While the government has so far not named any suspects, opponents of the draft constitution have blamed its supporters for the attack. That charge has been made by Bishop James Nganga, who was leading prayers at the time of the attack, as well as by Higher Education Minister William Ruto, who blamed it on “people hell-bent on forcing a new constitution on Kenyans."

And the National Council of Churches of Kenya joined with 14 other churches and groups in releasing a statement that blames the government itself for a hand in the attack. "Having been informed over and over that the passage of the new constitution during the referendum is a government project, we are left in no doubt that the government, either directly or indirectly, had a hand in this attack. Who else in this country holds explosive devices?" said the statement, according to the Associated Press.
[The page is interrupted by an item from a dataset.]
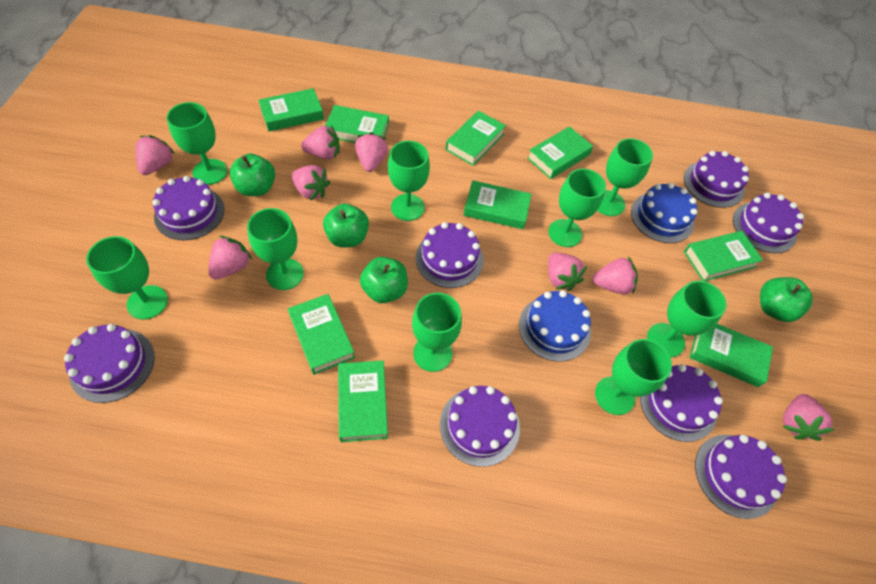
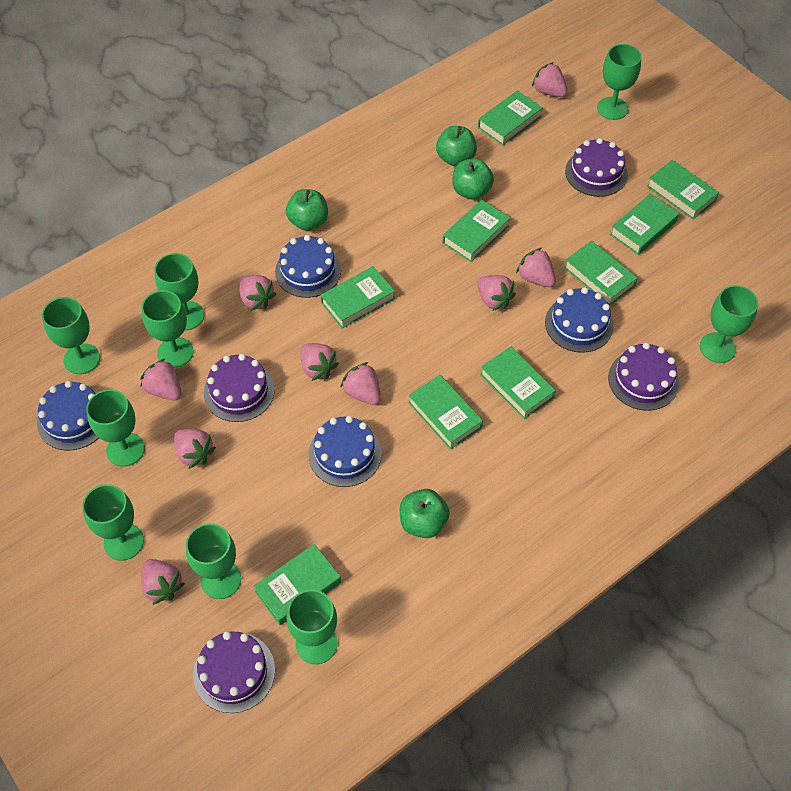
blue cake: [519,290,591,362] [631,183,697,243] = 2 -> [37,381,99,451] [275,235,341,298] [309,416,382,487] [545,287,613,353] = 4
pink strawberry: [136,135,175,175] [208,236,252,280] [292,165,330,200] [301,125,340,159] [355,132,388,172] [548,252,587,291] [593,257,638,294] [783,394,834,441] = 8 -> [140,358,181,400] [141,559,185,605] [174,429,216,469] [239,275,276,311] [300,343,339,381] [340,362,381,405] [477,275,516,311] [516,247,556,287] [532,62,567,97] = 9
purple cake: [64,324,155,403] [152,176,224,240] [416,222,484,288] [440,386,520,467] [640,364,723,442] [684,151,749,208] [695,435,787,519] [733,193,804,253] = 8 -> [193,631,275,713] [204,354,275,422] [565,138,628,197] [608,342,679,411] = 4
Kenya's president and prime minister both support the draft constitution. US Vice President Joe Biden visited Nairobi last week, expressing support for it as well.

Constitutional changes were a key part of the power-sharing deal negotiated in the wake of disputed 2007 elections that resulted in a spasm of ethnic violence that drove 300,000 from their homes. The New York Times reports that many Kenyans blame the violence on the country’s all-powerful executive branch and the weakness of local institutions. The draft constitution, passed by the parliament in April, focuses on beefing up individual rights and limiting the power of Kenya’s traditionally strong presidency in favor of giving more authority to local governments.

However, Christian groups have come out strongly against the draft and accuse it of easing restrictions on abortion and endorsing a system of Islamic courts that is already in use for Kenya’s Muslim minority. As The Christian Science Monitor reported in May, observers say these criticisms don’t hold water because the proposed constitution does not substantially change existing law on abortion or Islamic courts. Opposition may instead be linked to land reform clauses that threaten the interests of the wealthy.

“I very much doubt that those ranged with the 'No' side really care that much about abortion or Islamic courts,” one European diplomat in Nairobi told the Monitor. “But they will jump on any bandwagon which will keep prying eyes out of their affairs by keeping things the way they are.”